You should be aware that many people will not open "word" files! (I probably shouldn't myself but I have very strong virus protection.)
Problem 3 asks you to use Green's Theorem to show that
[tex]\int_C F(z,z*)dz= 2i \int_R \frac{\partial}{\partial z*}F(z,z*) dxdy[/tex]
where [itex]F(z,z*)= P(x,y)+ iQ(x,y)[/itex] and I presume you know that with z= x+ iy, z*= x- iy.
Green's Theorem says that
[tex]\int_C (Ldx+ Mdy)= \int_R\int \left(\frac{\partial M}{\partial x}- \frac{\partial L}{\partial y}\right)dxdy[/tex]
Again, the left integral is over a closed path while the right integral is over the area inside the path.
Looks to me like you need to determine what [tex]\frac{\partial}{\partial z*}F(z,z*)[/tex] looks like in terms of partial derivatives with respect to x and y. With z= x- iy, that's an exercise in using the chain rule.
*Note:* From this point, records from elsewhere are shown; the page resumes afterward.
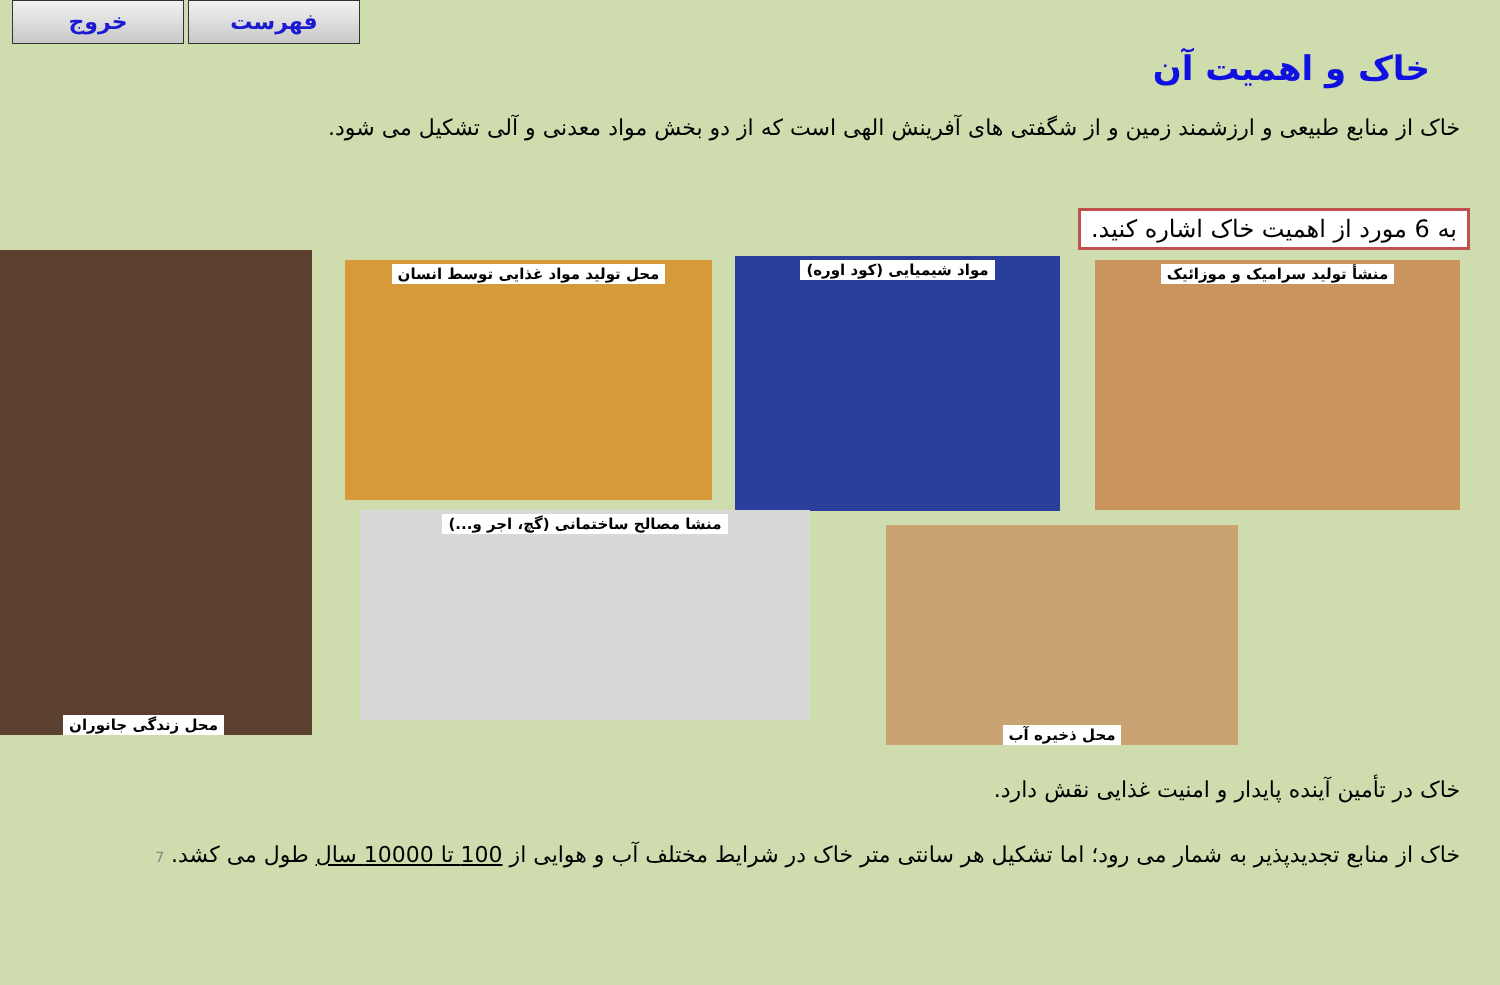خروج فهرست
خاک و اهمیت آن
خاک از منابع طبیعی و ارزشمند زمین و از شگفتی های آفرینش الهی است که از دو بخش مواد معدنی و آلی تشکیل می شود.
به 6 مورد از اهمیت خاک اشاره کنید.
منشأ تولید سرامیک و موزائیک مواد شیمیایی (کود اوره) محل تولید مواد غذایی توسط انسان
محل زندگی جانوران
منشا مصالح ساختمانی (گچ، اجر و...)
محل ذخیره آب
خاک در تأمین آینده پایدار و امنیت غذایی نقش دارد.
خاک از منابع تجدیدپذیر به شمار می رود؛ اما تشکیل هر سانتی متر خاک در شرایط مختلف آب و هوایی از 100 تا 10000 سال طول می کشد. 7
Problem 4 asks you to integrate, using "Cauchy's integral theorem (NOT Cauchy's integral formula)"
[tex]\int_C \frac{g(z)}{(z-z_0)^3} dz[/tex]
where C is a closed path enclosing z0 and g(z) is analytic and single valued inside and on C.
Of course, "Cauchy's integral formula" would give the result trivially. I presume this is an exercise in proving Cauchy's integral formula. Cauchy's integral theorem says that
[tex]\int_C f(z)dz= 0[/tex] where f(z) is analytic and single valued at every point inside and on C. You can't use it directly because, of course, g(z)/(z-z0)2 is NOT analytic at z0. You might try this: since g(z) is analytic at z0, it is equal to its Taylor series there: g(z)= g(z0)+ g'(z0)(z-z0)+ (g"(z0)/2)(z-z0)(2+ ... Dividing that by (z-z0)2 gives the "Laurent" series
[tex]\frac{g(z)}{(z-z_0)^2}= \frac{g(z_0)}{(z-z_0)^2}+ \frac{g'(z_0)}{(z-z_0)}+ \frac{g"(z_0)}{2}+ ...[/tex]
You should be able to show that the integral of a constant time (z- z0)n around a circle centered on z0 (use the formula z-z0= Reit with [itex]0\le t\le 2\pi[/itex] on the circle of radius R, center z0) is 0 for every n except -1. And you should be able to get a specific value for that case.
You will need to use Cauchy's integral theorem to argue that integral around any such contour C is equal to the integral around a small circle with center z0. From your contour draw a straight line to distance R from z0, go in a circle around z0, then a straight line back to the contour. Those, patched together, give you a contour that does NOT enclose z0 and so, by Cauchy's integral theorem, has integral 0. Now, move the two straight contours together so they cancel out.